* _ЗАДАНИЯ К РАБОТЕ_:
1 > Согласуются ли с текстом о сожжённых библиотеках Сараево утверждения ниже? Для каждого ответьте «да» или «нет» и дословно процитируйте решающие слова текста: (a) сараевская университетская библиотека носит название Вечница; (b) книги этой библиотеки горели только одну ночь; (c) число сожжённых библиотек Сараево удалось точно подсчитать.
2 > Перепишите нумерованным списком строки записей, начиная со строки, где есть «pose: elev=122.0 azim=298.1», и заканчивая строкой, где есть «Dot at: (164, 249)». Пустые строки и картинки в ответ не включайте.

Оторопь берет от столь мастерски предоставленного эскиза нынешнего вандализма, осуществляемого благодаря его подталкиванию со стороны представителей самых что ни на есть демократическо-цивилизованных стран, ратующих за права человека — со стороны государств, мечтающих привлечь (приобщить) к своему пониманию культуры все человечество. И не беда, что громогласные призывы следовать так называемым «демократическим традициям» без зазрения совести осуществляются в унисон невозможности подсчитать, сколько всего библиотек красавца Сараево оказались сожженными. Одна из них — покрытая «прахом и пеплом» сараевская университетская библиотека, прославленная Вечница, книги которой «полыхали целый день и целую ночь».
Однако жизнь продолжается, у многих атрофируется чувство сострадания. Как пророчески писал М. Ергович, «после всех огромных костров, разжигавшихся и по приказу, и спонтанно, сформировалась целая категория людей, которые, постигнув горькую логику хода вещей, завтра будут хладнокровно смотреть на горящий Лувр без малейшего поползновения плеснуть в огонь хотя бы стакан воды».

* _ЗАПИСИ ДАННЫХ_:
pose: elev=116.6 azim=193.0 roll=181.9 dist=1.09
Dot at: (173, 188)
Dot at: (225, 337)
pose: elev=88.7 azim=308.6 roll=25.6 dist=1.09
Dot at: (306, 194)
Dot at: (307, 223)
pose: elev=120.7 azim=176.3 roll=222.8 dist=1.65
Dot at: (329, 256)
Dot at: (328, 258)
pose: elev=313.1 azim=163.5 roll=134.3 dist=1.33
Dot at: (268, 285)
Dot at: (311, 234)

...

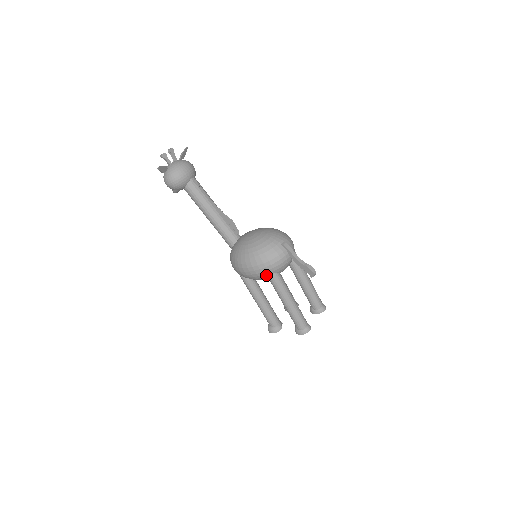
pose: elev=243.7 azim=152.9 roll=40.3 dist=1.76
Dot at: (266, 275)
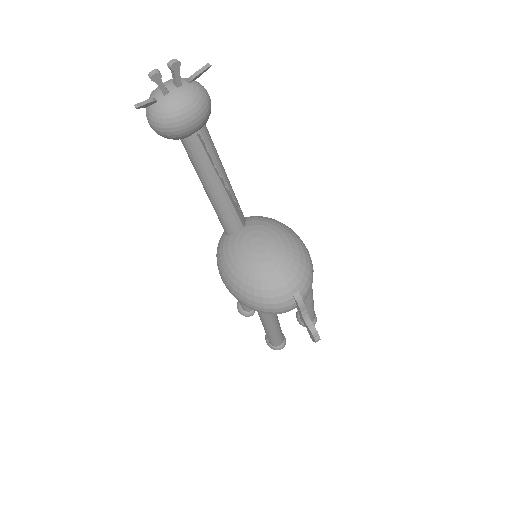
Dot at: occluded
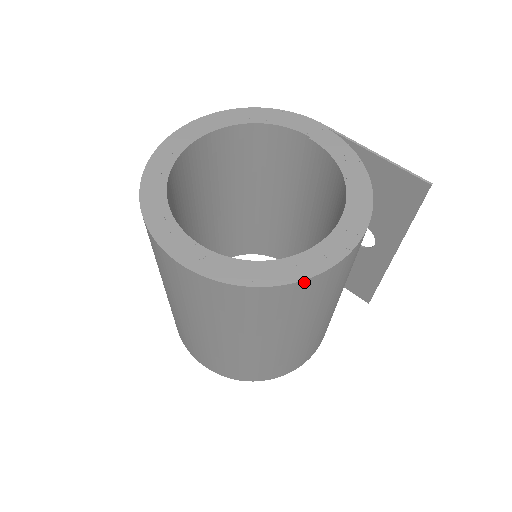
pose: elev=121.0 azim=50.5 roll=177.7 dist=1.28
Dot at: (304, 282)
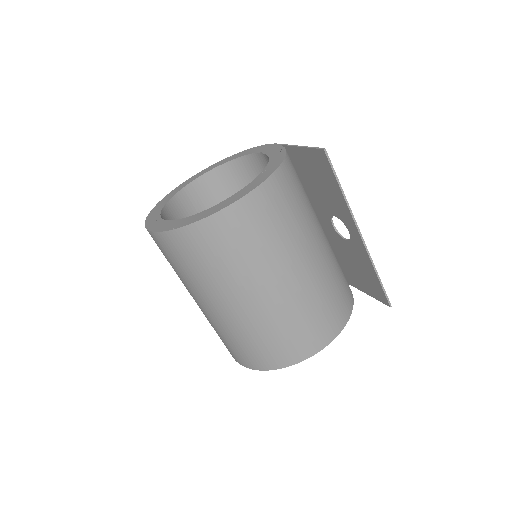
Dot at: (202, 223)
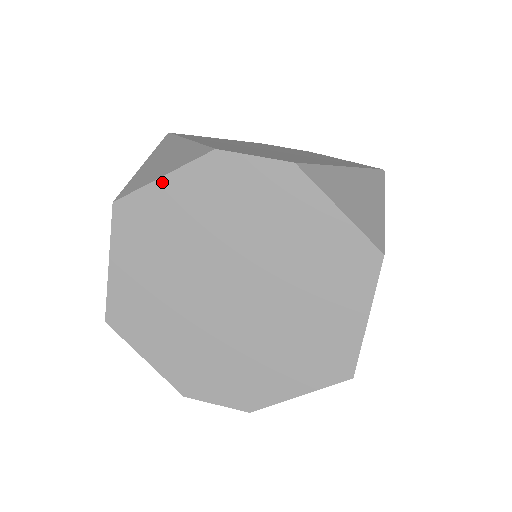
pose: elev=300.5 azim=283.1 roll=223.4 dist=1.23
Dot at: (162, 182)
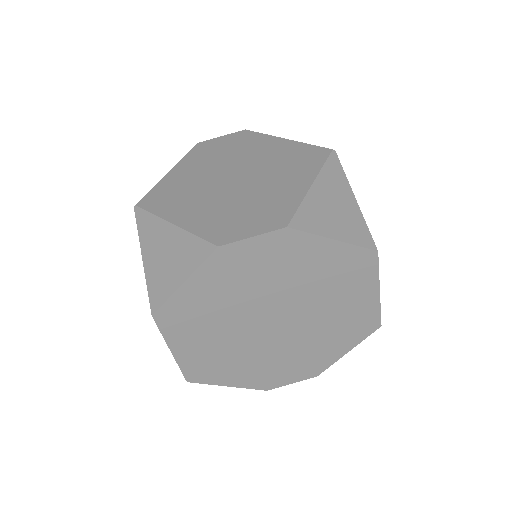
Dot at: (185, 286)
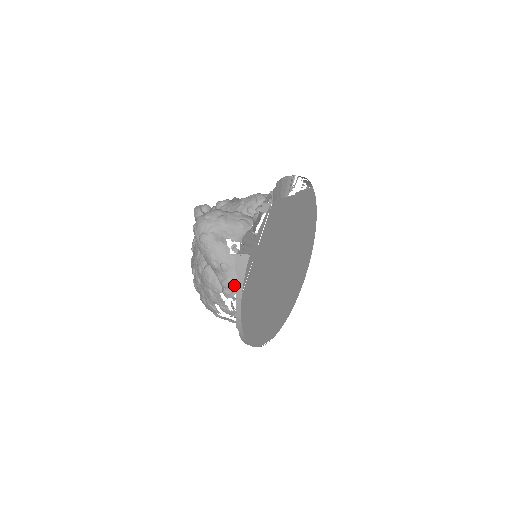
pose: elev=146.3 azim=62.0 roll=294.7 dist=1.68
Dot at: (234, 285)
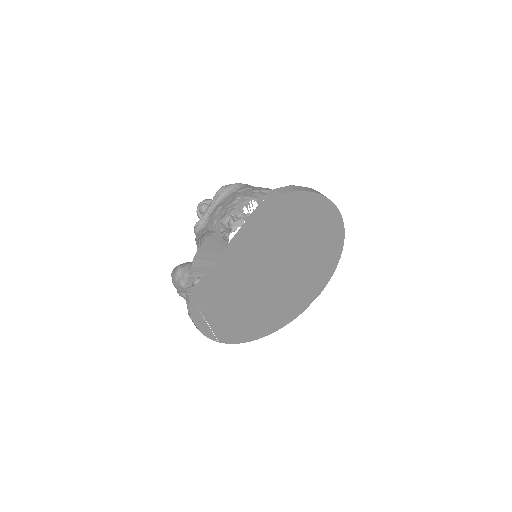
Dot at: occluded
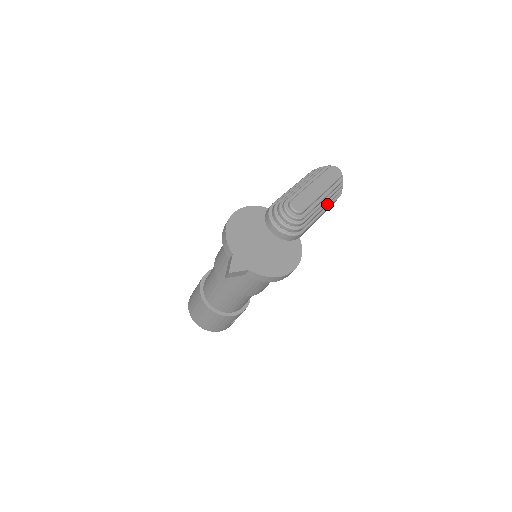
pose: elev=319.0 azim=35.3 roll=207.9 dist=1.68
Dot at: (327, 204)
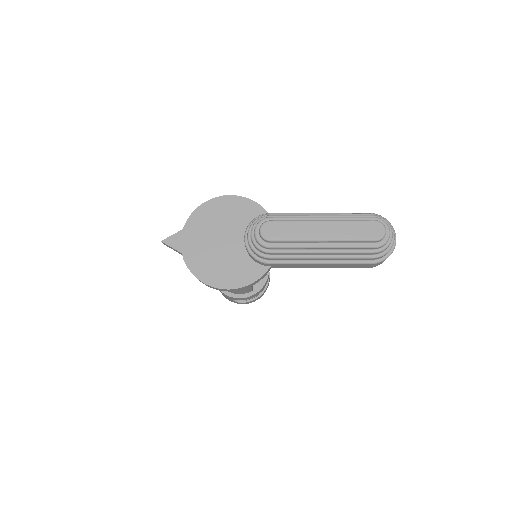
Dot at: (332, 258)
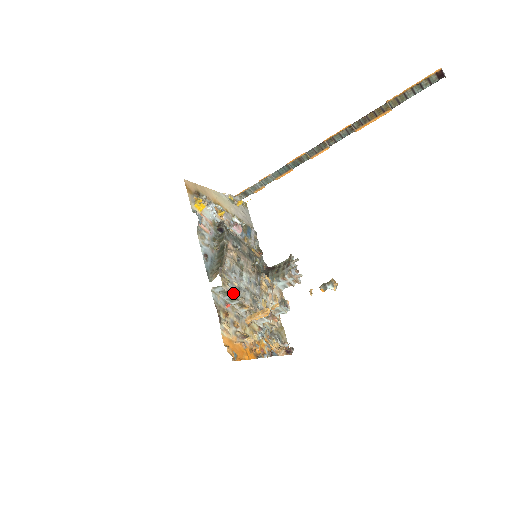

---

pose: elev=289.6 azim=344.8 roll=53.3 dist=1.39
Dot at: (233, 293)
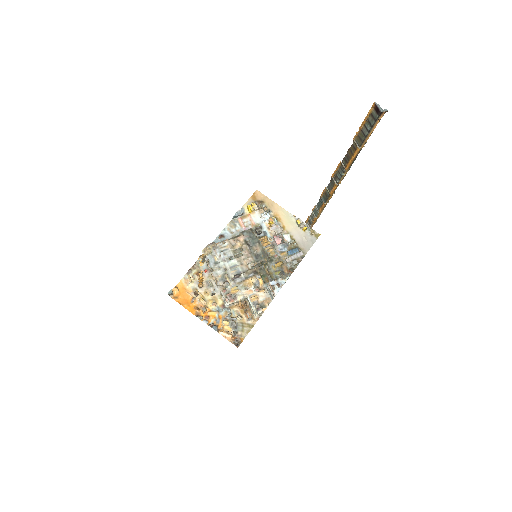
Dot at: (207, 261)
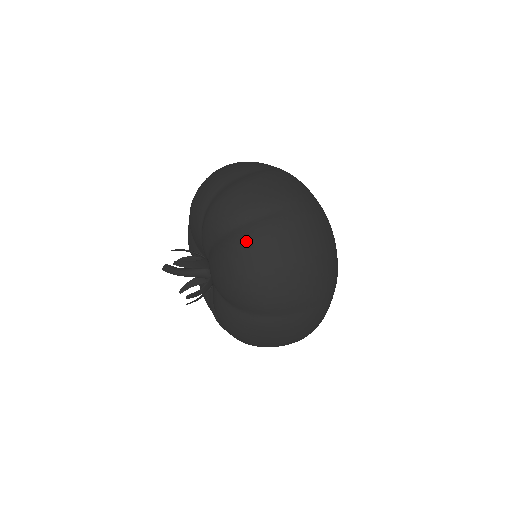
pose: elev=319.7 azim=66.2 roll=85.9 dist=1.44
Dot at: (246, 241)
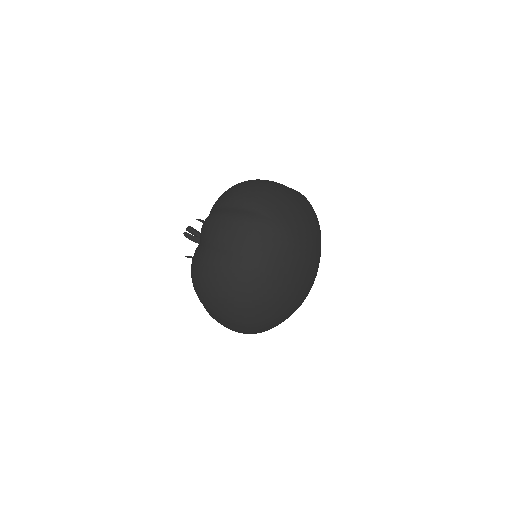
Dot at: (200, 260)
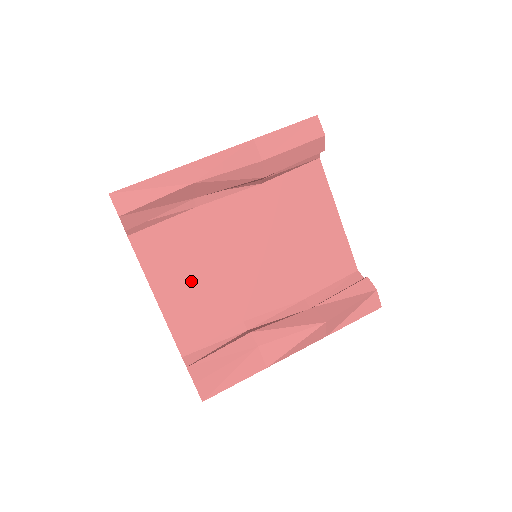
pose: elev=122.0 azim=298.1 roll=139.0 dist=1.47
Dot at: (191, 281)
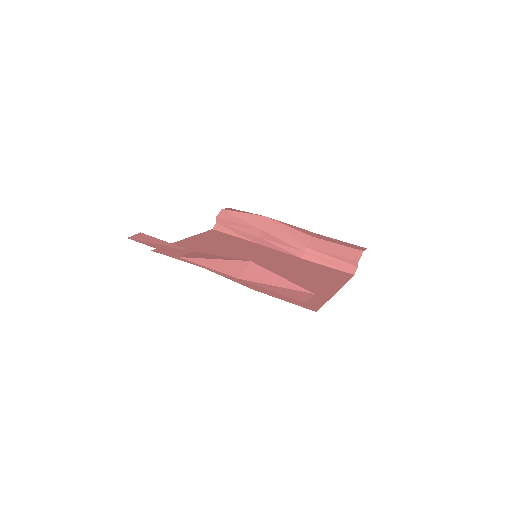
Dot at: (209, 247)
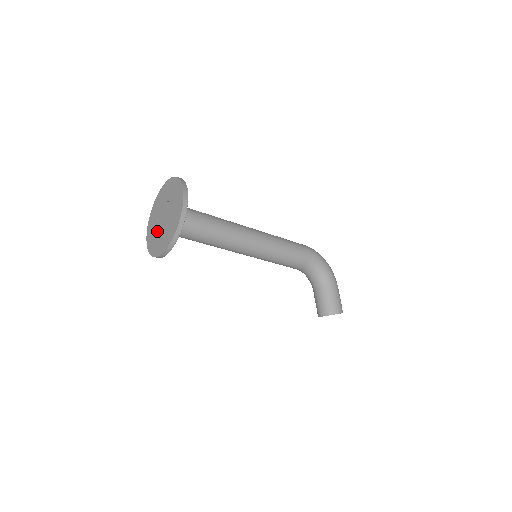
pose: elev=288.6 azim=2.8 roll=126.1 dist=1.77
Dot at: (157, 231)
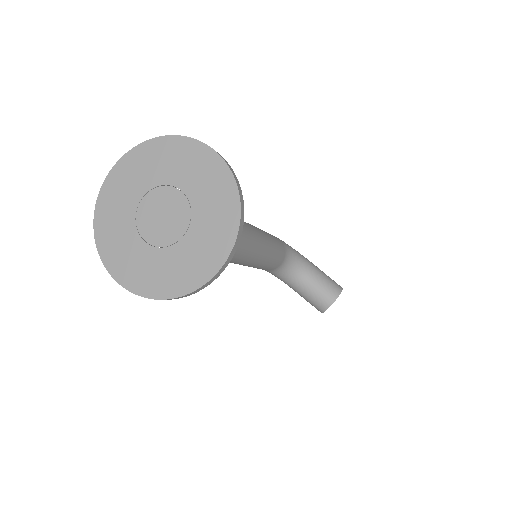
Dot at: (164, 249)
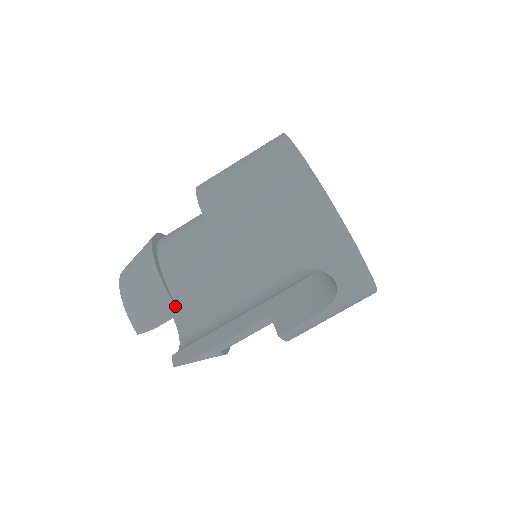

* _ОТВЕТЫ К ЗАДАНИЯМ_:
1 >
(a) Да: «сараевская университетская библиотека, прославленная Вечница».
(b) Нет: «полыхали целый день и целую ночь».
(c) Нет: «невозможности подсчитать, сколько всего библиотек красавца Сараево оказались сожженными».

2 >
1. pose: elev=122.0 azim=298.1 roll=139.0 dist=1.47
2. Dot at: (191, 281)
3. Dot at: (209, 247)
4. pose: elev=288.6 azim=2.8 roll=126.1 dist=1.77
5. Dot at: (157, 231)
6. Dot at: (164, 249)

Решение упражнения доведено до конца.